• _Supplied text_
------------------------------------------------------------------------

But she acknowledged that Al-Azzam had taken responsibility for his actions by pleading guilty, and recognized that his past trauma, including having been raped as a boy, shaped a crime that was tantamount to torture.
“This is a bad case,” Royer said. “A lighter sentence would diminish the seriousness of what happened.”
Al-Azzam, speaking Wednesday in court, apologized, saying he did not fully understand the seriousness of what he was doing at the time, and asked for a second chance.
He faces similar criminal charges in Burlington County, where prosecutors say he attacked another man he accused of being a pedophile after luring him to a Dick’s Sporting Goods store.
Chester County Deputy District Attorney Pete Johnsen said Al-Azzam operated an online Instagram account in which he posted videos of himself attacking and robbing the 73-year-old West Chester man, who he claimed was a pedophile who had attempted to meet up with a teenage boy.
Al-Azzam had met the man in an online chat room, prosecutors said. After a brief exchange, they said, he told the man he was 15, not 18 as he initially represented.
The man immediately stopped messaging him, according to Johnsen, and there was no evidence Al-Azzam believed the man was actually a pedophile. But Al-Azzam pleaded to continue the conversation, he said, and offered to send him a fast-food meal through DoorDash. The man accepted the offer and gave him his address.

------------------------------------------------------------------------

• _Recorded data_
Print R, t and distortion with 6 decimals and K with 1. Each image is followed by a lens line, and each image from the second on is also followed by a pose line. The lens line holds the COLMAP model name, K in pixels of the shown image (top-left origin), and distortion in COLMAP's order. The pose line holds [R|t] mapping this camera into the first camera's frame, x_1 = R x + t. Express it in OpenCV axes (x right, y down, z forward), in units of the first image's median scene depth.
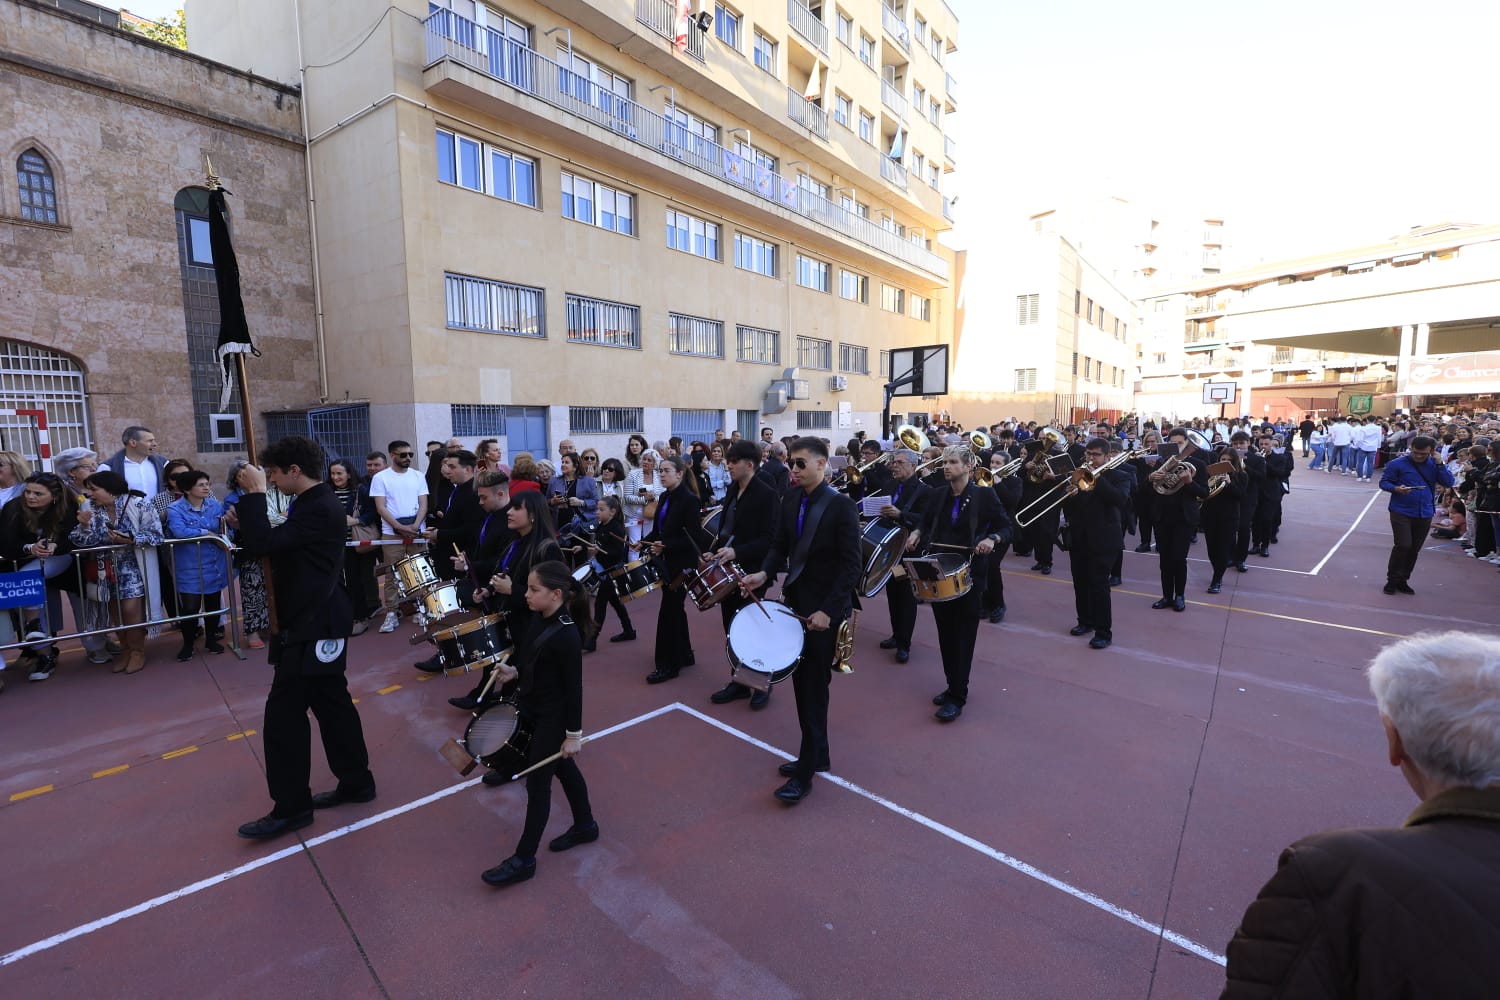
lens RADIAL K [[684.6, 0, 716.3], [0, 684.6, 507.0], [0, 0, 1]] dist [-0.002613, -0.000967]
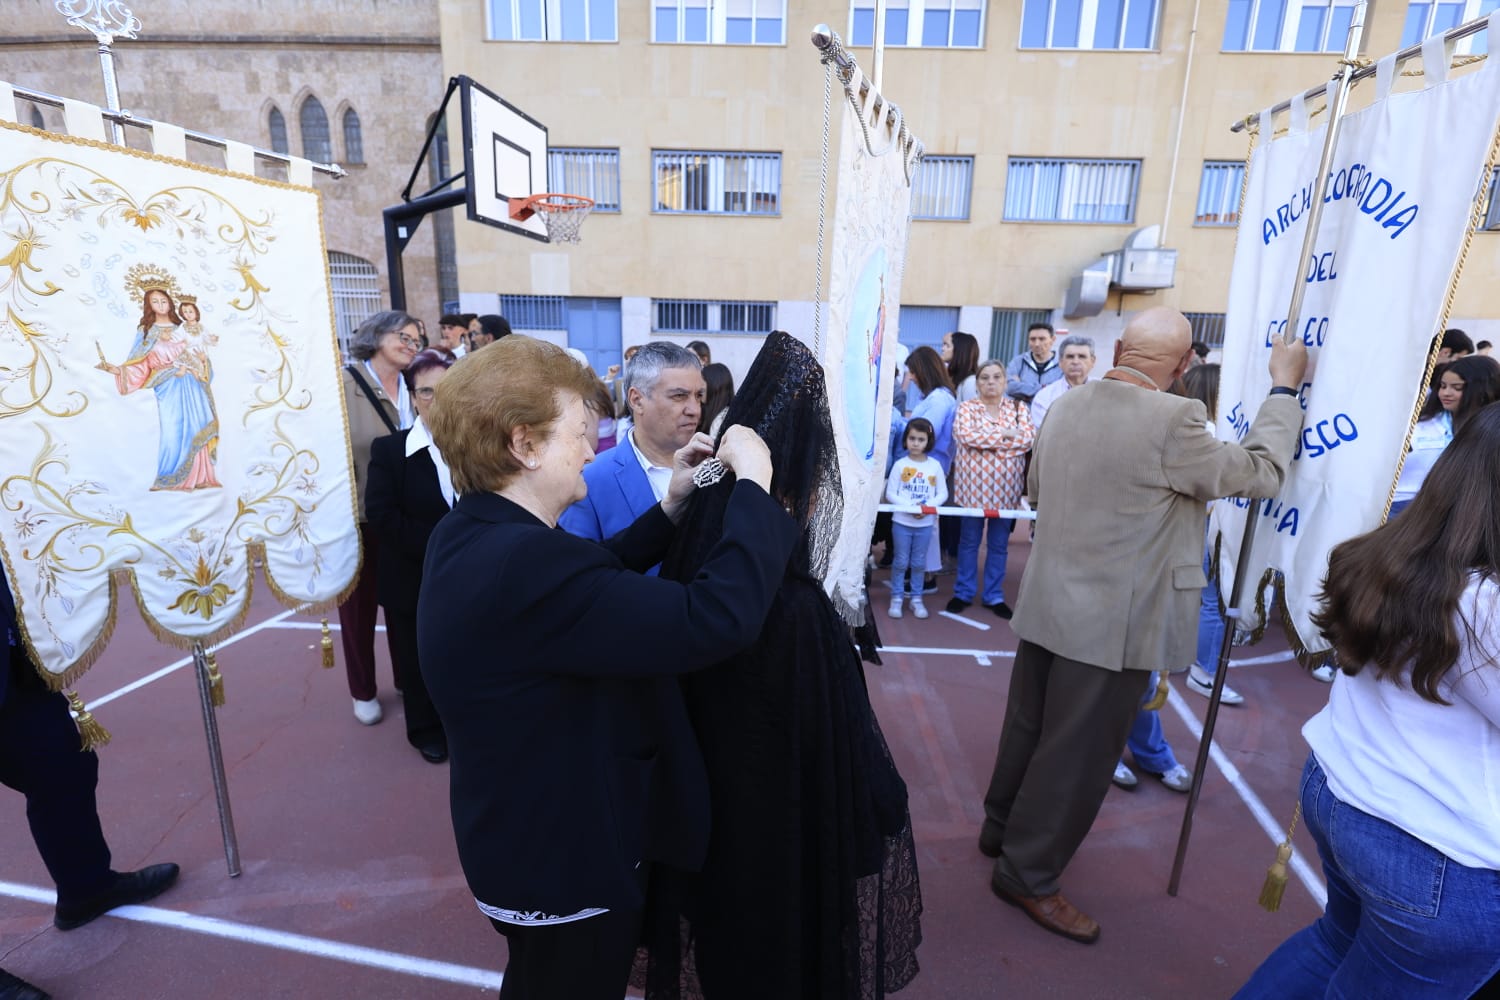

------------------------------------------------------------------------

• _Exercise tasks_
[a] In the report on Al-Azzam's sentencing, where does he face similar criminal charges?
[b] Duplicate the passage of the report on Al-Azzam's sentencing from "But she acknowledged" up to and including "tantamount to torture.".
[c] Pick up the report on Al-Azzam's sentencing after its last sentence and carry it forward.

• _Task results_
[a] In Burlington County.

[b]
But she acknowledged that Al-Azzam had taken responsibility for his actions by pleading guilty, and recognized that his past trauma, including having been raped as a boy, shaped a crime that was tantamount to torture.

[c]
“While he held himself out as a vigilante exacting justice, what the commonwealth submits we just watched was somebody who reveled in inflicting pain and suffering on an elderly man,” Johnsen said.
A graphic video of the assault filmed by Al-Azzam showed him arriving at the man’s home, posing as the delivery driver. He bound the man’s hands with packing tape, interrogated him about being a pedophile, and demanded money.
Despite the man’s protests that the accusations were false, Al-Azzam demanded he tell the truth, threatening to kill and maim him.
When the man attempted to free himself, Al-Azzam punched him in the head several times, drawing blood. He then hit him in the torso with his hammer and threatened him with a knife, dragging its blade across the man’s chest.
He forced the man to pose in photos for him, expressing how excited he was to confront him.
“I love it when I see fear,” Al-Azzam said. “I’m so wanting to kill you it’s unbelievable.”
The victim required multiple surgeries for injuries that included internal bleeding in his brain, prosecutors said. He required constant care for the following year, according to his family, and had to relearn how to speak and walk.
The man died in April 2025, unable to resume his cancer treatments.
Al-Azzam’s attorney, Evan Kelly, said his client has been diagnosed with post-traumatic stress disorder, depression, and related mental illnesses. An expert Kelly hired to investigate the case testified that Al-Azzam was raped three times while visiting his father’s native Jordan as a boy, and that some of the behavior he exhibited in the video seemed to be him acting out revenge for what was done to him.
Al-Azzam, Kelly said, was “radicalized” on the internet after learning about pedophiles who used dating apps specifically to target young boys.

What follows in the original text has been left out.